Midstream capacity constraints surface sooner than expected

Nov. 5, 2018
NGL prices in Conway, Kan., sank to discounts of 20-30¢/gal vs. prices in Mont Belvieu, Tex., and deep discounts persisted through early fourth-quarter 2018.

Dan Lippe

Petral Consulting Co.

Houston

NGL prices in Conway, Kan., sank to discounts of 20-30¢/gal vs. prices in Mont Belvieu, Tex., and deep discounts persisted through early fourth-quarter 2018. Prices for purity ethane spiked to 60-65¢/gal in September, while differentials between purity ethane and ethane-propane mix widened to 10¢/gal for most of the month. Despite these dramatic changes in interregional pricing differentials and unexpected strength in purity ethane prices, developments in normal butane markets merit attention.

The previous article in this series (OGJ, June 4, 2018, p. 62) examined ethane markets and the impact of the surge in ethylene production as several new world-scale plants came on stream.
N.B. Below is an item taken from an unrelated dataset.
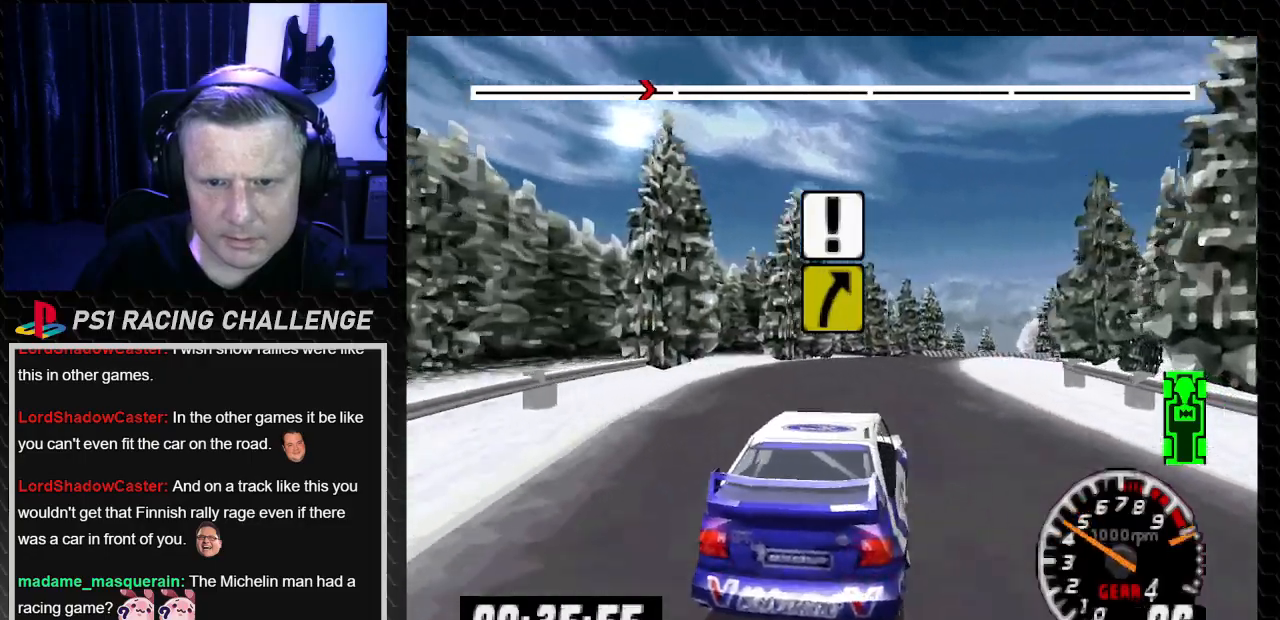
{"buttons": ["TRIANGLE"], "left_stick": "center", "right_stick": "up", "events": []}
Pricing differentials between gas-plant normal butane and refinery butane, however, indicate the normal butane balance in the US Gulf Coast (USGC) reached a tipping point that has implications for winter RVP-blending demand and exports during fourth-quarter 2018 and first-quarter 2019.

Consistent with the series’ focus on midstream industry trends, this article also provides highlights of basic trends in NGL production with a focus on year-over-year NGL supply growth in key regions in second-half 2017 and first-half 2018. Midstream companies will resolve these constraints within the next few years. More importantly, crude oil producers in the Permian basin also encountered pipeline-capacity constraints for crude oil and natural gas in first-half 2018. Pipeline constraints for crude oil and associated natural gas will tend to reduce growth rates for NGL raw-mix production in this increasingly important basin.

NGL raw-mix production

Crude oil and associated gas production have been the primary drivers for gas-plant NGL production in the USGC, Midcontinent, and Rocky Mountains since 2012. During the general downturn in oil-directed drilling activity and in sharp contrast with Eagle Ford, growth in crude oil production in the Permian basin (West Texas, southeast New Mexico) slowed but did not decline.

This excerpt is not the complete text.